El experimento del Botón Rojo

By Ignasi Giró

Hay un objeto que divide el mundo, especialmente al de la comunicación y la publicidad, en dos grandes grupos de personas. Grupos intrínsecamente separados, esencialmente distintos. Estoy hablando de… ¡Tachan, tachan! (silencio dramático) ¡El Botón Rojo! Se trata de un botón imaginario que llevo un tiempo proponiendo en distintos debates y saraos a modo de experimento (o trampa, según se mire) y que tiene unas propiedades muy particulares.

Si lo aprietas, automáticamente desaparecen Google, Facebook, Twitter, Internet, la revolución digital, todas las mandangas que han nacido en los últimos años… y apareces de golpe y porrazo a finales de los ochenta, filmando mega-spots en Australia, a bombo y platillo, grabando un plano en las Bahamas y recogiendo premios por doquier. Un tele-transportador a los felices ochenta, pero en pleno 2012. Eso es lo que podría hacer el Botón Rojo por ti. Honestamente, si lo tienes delante, ¿tú qué haces? ¿Lo aprietas? ¿Ni pensarlo?

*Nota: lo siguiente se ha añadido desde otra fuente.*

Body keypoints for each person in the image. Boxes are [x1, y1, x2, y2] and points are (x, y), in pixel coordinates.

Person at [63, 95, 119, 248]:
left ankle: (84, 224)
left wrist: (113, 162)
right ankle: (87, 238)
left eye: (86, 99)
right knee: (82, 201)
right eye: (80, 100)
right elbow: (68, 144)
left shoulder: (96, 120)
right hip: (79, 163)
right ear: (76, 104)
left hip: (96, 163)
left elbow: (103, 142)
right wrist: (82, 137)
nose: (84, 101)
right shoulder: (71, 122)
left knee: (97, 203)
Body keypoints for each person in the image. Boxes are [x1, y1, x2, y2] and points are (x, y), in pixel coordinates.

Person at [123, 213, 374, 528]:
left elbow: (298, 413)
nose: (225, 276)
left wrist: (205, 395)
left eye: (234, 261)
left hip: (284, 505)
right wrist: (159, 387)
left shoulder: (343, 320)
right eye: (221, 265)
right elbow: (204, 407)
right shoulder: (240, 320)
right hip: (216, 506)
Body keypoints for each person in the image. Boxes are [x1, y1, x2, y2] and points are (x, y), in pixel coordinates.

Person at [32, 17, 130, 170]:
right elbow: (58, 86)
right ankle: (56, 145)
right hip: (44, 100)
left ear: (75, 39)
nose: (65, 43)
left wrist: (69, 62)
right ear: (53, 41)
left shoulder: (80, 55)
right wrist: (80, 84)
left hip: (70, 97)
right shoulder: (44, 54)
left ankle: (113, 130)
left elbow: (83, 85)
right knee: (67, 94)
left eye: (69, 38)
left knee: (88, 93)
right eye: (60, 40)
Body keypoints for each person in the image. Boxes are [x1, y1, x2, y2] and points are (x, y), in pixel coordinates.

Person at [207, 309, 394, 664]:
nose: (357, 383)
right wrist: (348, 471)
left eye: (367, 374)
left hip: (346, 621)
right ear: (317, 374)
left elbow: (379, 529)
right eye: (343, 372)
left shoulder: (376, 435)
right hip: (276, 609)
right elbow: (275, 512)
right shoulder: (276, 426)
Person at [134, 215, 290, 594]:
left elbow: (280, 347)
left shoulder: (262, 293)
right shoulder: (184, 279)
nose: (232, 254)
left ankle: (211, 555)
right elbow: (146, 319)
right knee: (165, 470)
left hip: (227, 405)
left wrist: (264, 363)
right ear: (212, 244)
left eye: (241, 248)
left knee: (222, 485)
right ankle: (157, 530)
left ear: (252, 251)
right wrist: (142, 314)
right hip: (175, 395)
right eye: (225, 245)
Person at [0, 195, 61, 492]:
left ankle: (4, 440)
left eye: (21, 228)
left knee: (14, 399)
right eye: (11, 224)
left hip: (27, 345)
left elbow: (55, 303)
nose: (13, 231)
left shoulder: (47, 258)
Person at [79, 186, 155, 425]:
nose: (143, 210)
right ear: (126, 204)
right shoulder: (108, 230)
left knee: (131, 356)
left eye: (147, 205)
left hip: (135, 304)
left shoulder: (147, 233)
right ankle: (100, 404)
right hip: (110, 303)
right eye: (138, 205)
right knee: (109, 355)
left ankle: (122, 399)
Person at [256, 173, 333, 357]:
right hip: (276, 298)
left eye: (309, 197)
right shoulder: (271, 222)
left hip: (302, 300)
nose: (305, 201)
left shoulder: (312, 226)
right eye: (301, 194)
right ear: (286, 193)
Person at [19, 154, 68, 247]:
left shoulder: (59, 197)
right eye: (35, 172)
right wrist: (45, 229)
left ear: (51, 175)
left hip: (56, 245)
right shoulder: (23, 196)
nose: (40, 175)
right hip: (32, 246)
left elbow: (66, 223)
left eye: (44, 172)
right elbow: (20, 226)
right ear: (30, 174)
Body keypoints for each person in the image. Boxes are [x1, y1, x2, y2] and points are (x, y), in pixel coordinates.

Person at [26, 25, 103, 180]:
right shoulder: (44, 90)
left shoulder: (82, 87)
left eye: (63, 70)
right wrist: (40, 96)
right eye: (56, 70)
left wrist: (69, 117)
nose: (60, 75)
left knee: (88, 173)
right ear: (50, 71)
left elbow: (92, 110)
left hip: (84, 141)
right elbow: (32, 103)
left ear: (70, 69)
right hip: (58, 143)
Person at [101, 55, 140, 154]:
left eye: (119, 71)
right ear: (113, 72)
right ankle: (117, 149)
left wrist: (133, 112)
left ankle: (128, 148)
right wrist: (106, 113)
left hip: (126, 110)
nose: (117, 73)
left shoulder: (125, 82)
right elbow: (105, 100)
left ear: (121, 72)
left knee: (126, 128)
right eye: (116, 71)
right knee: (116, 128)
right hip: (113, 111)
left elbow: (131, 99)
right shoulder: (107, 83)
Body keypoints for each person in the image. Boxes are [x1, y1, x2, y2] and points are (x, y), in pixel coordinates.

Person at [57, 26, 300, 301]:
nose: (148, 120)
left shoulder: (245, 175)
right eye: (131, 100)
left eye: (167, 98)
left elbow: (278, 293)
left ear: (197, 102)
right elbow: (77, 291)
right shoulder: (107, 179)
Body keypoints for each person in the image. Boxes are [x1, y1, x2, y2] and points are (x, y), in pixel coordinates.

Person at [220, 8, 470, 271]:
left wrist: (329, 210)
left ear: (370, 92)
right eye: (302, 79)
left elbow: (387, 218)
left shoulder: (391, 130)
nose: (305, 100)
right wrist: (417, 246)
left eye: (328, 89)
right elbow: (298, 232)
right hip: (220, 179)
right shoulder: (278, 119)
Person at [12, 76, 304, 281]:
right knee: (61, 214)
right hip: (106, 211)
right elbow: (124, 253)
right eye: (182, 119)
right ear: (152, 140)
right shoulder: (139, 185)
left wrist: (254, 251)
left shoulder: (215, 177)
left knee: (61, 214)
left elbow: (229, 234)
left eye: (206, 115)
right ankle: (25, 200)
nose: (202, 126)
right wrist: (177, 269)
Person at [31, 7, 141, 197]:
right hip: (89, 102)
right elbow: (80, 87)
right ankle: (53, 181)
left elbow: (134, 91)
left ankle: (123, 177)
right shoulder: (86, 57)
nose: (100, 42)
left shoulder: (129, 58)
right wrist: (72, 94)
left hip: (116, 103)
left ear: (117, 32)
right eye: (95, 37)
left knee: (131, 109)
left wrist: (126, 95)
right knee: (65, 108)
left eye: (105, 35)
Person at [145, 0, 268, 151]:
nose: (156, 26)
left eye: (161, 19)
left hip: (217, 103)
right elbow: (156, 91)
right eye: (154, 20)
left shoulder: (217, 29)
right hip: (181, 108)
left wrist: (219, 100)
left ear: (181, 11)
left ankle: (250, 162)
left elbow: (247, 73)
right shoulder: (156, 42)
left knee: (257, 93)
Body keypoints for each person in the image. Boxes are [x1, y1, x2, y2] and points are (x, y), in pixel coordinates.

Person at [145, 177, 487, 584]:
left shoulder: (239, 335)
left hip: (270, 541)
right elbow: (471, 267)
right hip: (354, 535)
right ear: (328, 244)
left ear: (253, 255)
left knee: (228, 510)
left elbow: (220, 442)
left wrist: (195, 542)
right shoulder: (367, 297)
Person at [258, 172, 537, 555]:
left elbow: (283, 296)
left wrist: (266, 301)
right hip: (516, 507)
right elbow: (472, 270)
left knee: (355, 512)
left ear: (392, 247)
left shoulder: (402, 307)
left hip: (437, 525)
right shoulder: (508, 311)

Las investigaciones indican que entre nosotros hay mucha gente que lo pulsaría sin dudar. Sus razones tienen. Sinceramente: si Internet hubiera desmoronado tu idílico modus vivendi y puesto en duda tu futuro más inmediato, ¿no te platearías darle al botoncito tú también? Cuando alguien te mira a los ojos, da un trago al Gin Tonic y confiesa “Joder ¡Lo aprieto ya!” hay que saber escuchar sus razones y comprender sus causas. Porque su decisión suele esconder desgarros emocionales por tanto cambio de golpe. También, esconde mucho talento hastiado de tanta papilla digital y seres bobo digitalizados.

El nuevo mundo es extremadamente complejo y, si bien está lleno de oportunidades, también lo está de piedras, recovecos y ratoneras. Además, no todo ha sido bueno. Un ejemplo: los Gurús 2.0. De esos hay muchos y sobran muchísimos. Si hubiera un Botón Caqui que se cargase al 70% de las ‘personalities’ surgidas, hasta yo lo pulsaba. Más ejemplos: la dependencia digital, el WhatsApp rompiendo cafés, los adolescentes subiendo fotos picantonas o tener el dedo pulgar atrofiado de tanto darle al ‘refresh’ para ver si alguien en China le ha hecho un Like a la foto de tu cena. Sí. Todo esto también está pasando. Y es grave.

Sin obviarlo, a mí me podéis contar entre los que no lo pulsarían ni borracho. Somos bastantes, claro. Muchos se quedan horrorizados al descubrir la mera invención del Botón Rojo. “¡Rómpelo ahora mismo!” replican indignados. Son los apasionados de los últimos cambios, los nativos (y adoptados) digitales, los encantados con el lío. No conciben su vida sin todo lo bueno que los últimos años han generado, ni quieren que desaparezca nada. Incluso esperan más, conscientes de que esto está empezando y convencidos de que lo mejor está aun por llegar.

Más allá de sus efectos, a mí el Botón Rojo me encanta porque ayuda a dilucidar qué pesa más en una persona: si el cabreo por la incertidumbre recién llegada o la pasión por el potencial que ha traído consigo. En un lado están los que añoran, en el otro los que se ilusionan. En un lado los que se adaptan refunfuñando, en el otro los contentísimos por volver a ser aprendices.

Son formas tan distintas de gestionar una misma realidad que me atrevería a decir que cualquier empresa donde la mayor parte de los empleados lo pulsaría tiene un problema grave y necesita urgentemente invertir esa tendencia. Porque si ya es difícil hacer cosas memorables poniendo toda la ilusión del mundo, mucho más es hacerlo con peros y a regañadientes. Especialmente en estos tiempos que corren, en los que quienes peleamos para sacar proyectos adelante tenemos que sortear todo tipo de miedos para detectar y rescatar ilusiones y ganas.

Por eso, cuando me cruzo con alguien que desea apretarlo, tras felicitarle por su honestidad contracorriente, le invito a una copa y trato de convencerle de que no lo haga. Necesitamos compañeros de viaje que no se lamenten por lo perdido y que se enamoren de lo que está por llegar. Necesitamos gentes profundamente convencidas de que lo que está pasando no es una putada, sino que la grandísima putada sería no estar aquí, ahora, viéndolo pasar.